# Pygmy or nigerians?



## nanny4 (Mar 19, 2014)

Help goat pros! I'm new to goats actually these are our first, we bought these doelings as nigerians but have had friends tell us they look more Pygmy? I've looked up all the info on differences but in all the pictures they still seem so similar, Was hoping a more trained eye could tell me what they think? Either way we love them so they're keepers


----------



## liz (Oct 5, 2007)

Are they registerable as Nigerians?
The doeling on the bottom looks to have a medium carmel pattern of a Pygmy and the first has the classic Dark grey Agouti pattern BUT I have had registered purebred Nigerians born with that same pattern/color.
If they aren't registered you can assume that they are likely a cross of pygmy/nigerian.... or as I like to call mine "Pygerians"


----------



## KW Farms (Jun 21, 2008)

These guys look more pygmy than nigerian.


----------



## fishin816 (Mar 4, 2011)

Those cuties are most definetly pygmies. I really see no nigie in them at all. 

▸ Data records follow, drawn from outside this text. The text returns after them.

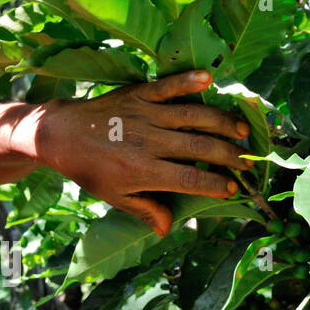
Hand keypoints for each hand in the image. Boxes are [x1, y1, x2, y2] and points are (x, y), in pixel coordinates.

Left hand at [29, 69, 252, 238]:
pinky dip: (189, 81)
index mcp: (143, 171)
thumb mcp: (115, 197)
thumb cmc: (90, 170)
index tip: (232, 188)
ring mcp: (145, 114)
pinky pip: (169, 86)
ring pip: (194, 116)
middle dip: (229, 156)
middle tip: (248, 162)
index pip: (190, 180)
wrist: (61, 134)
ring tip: (243, 130)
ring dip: (222, 122)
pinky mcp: (139, 93)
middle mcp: (148, 142)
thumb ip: (145, 210)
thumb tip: (168, 230)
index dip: (215, 184)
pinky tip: (210, 79)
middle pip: (200, 148)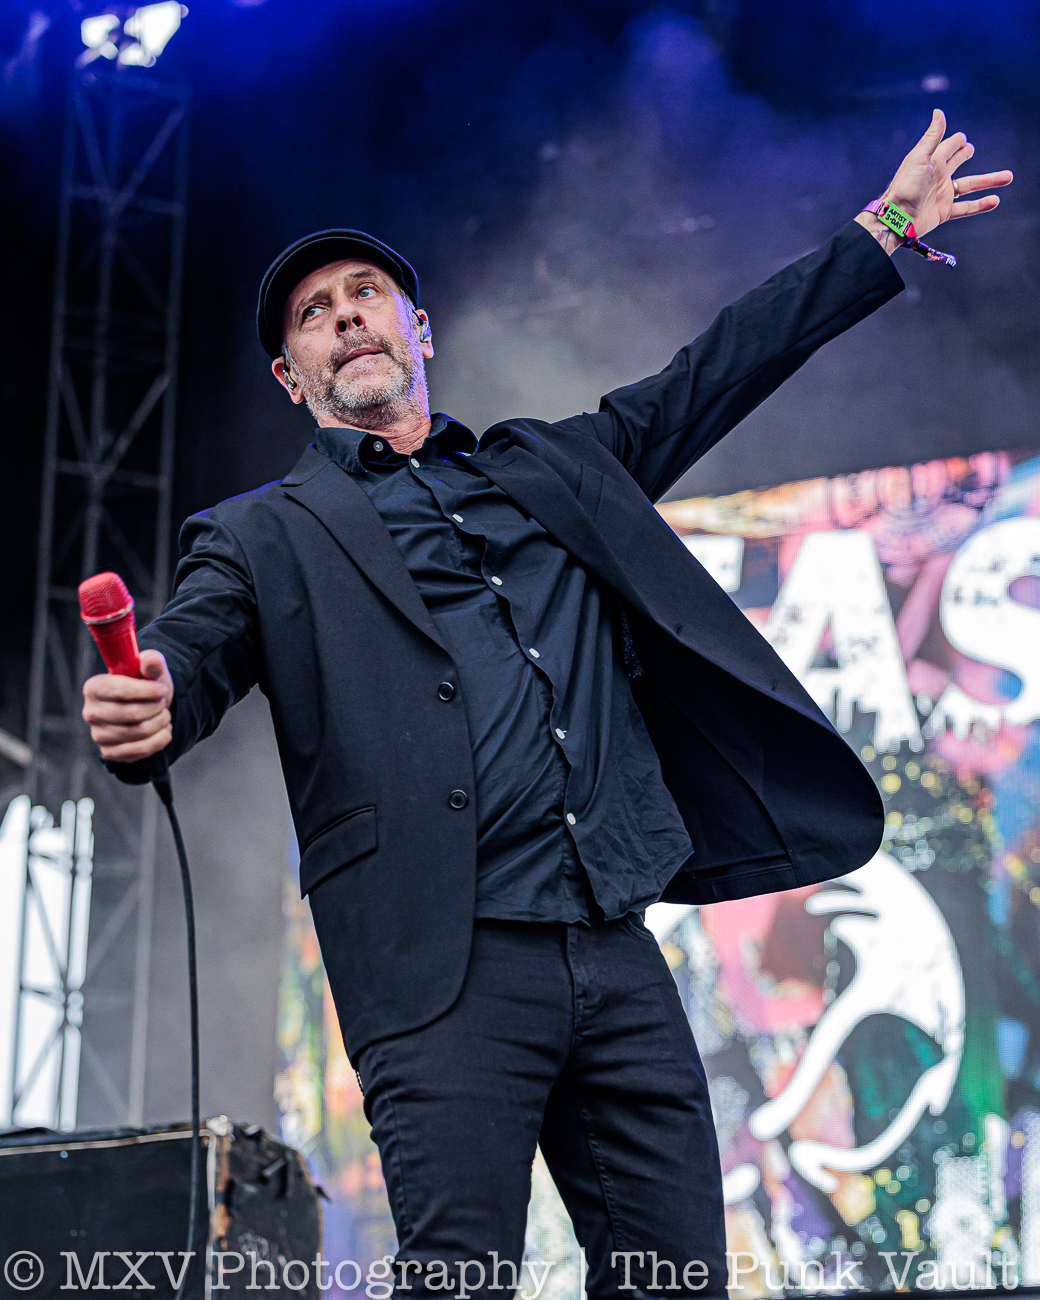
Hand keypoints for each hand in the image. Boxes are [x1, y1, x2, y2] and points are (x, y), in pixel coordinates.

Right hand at [82, 649, 173, 762]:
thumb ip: (152, 663)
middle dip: (157, 708)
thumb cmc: (146, 686)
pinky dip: (160, 739)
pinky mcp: (110, 752)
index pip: (120, 691)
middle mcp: (91, 712)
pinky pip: (140, 750)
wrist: (147, 708)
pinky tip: (163, 730)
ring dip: (161, 722)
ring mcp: (98, 735)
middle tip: (162, 703)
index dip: (147, 691)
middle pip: (132, 714)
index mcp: (94, 687)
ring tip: (164, 715)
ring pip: (139, 732)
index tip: (162, 689)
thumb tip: (151, 660)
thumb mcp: (151, 671)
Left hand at [883, 109, 1012, 237]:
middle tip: (971, 149)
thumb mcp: (919, 158)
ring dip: (988, 180)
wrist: (896, 218)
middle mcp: (937, 177)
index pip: (948, 147)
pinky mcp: (943, 211)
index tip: (962, 137)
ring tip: (1008, 177)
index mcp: (931, 162)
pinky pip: (966, 207)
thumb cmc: (905, 187)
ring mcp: (941, 194)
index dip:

Sent from my iPad using Goat Forum


----------



## happybleats (Sep 12, 2010)

here is a great web link to show the difference in the breed : ) 
http://calicopatchfarmblog.blogspot.com/2011/03/pygmy-goats-vs-nigerian-dwarf-goats.html


----------



## nanny4 (Mar 19, 2014)

Thank you guys  I'm thinking my kids are a mix, or at least have some nigerian in them somewhere the sis I couldn't get a pic of has blue eyes, I've read this is only a Nigerian trait not in Pygmys? Either way they are just backyard pets that we may try and get a little milk from  thank y'all for the input!


----------



## fishin816 (Mar 4, 2011)

nanny4 said:


> Thank you guys  I'm thinking my kids are a mix, or at least have some nigerian in them somewhere the sis I couldn't get a pic of has blue eyes, I've read this is only a Nigerian trait not in Pygmys? Either way they are just backyard pets that we may try and get a little milk from  thank y'all for the input!


Yes that is only with nigies. But they can have blue eyes if crossed with a pygmy 

Sent from my iPad using Goat Forum


----------



## happybleats (Sep 12, 2010)

They are beautiful just a same!!!


----------



## 4seasonsfarm (Jan 22, 2014)

They look like pygmies but may be a cross between both. 


Sent from my iPod touch using Goat Forum


----------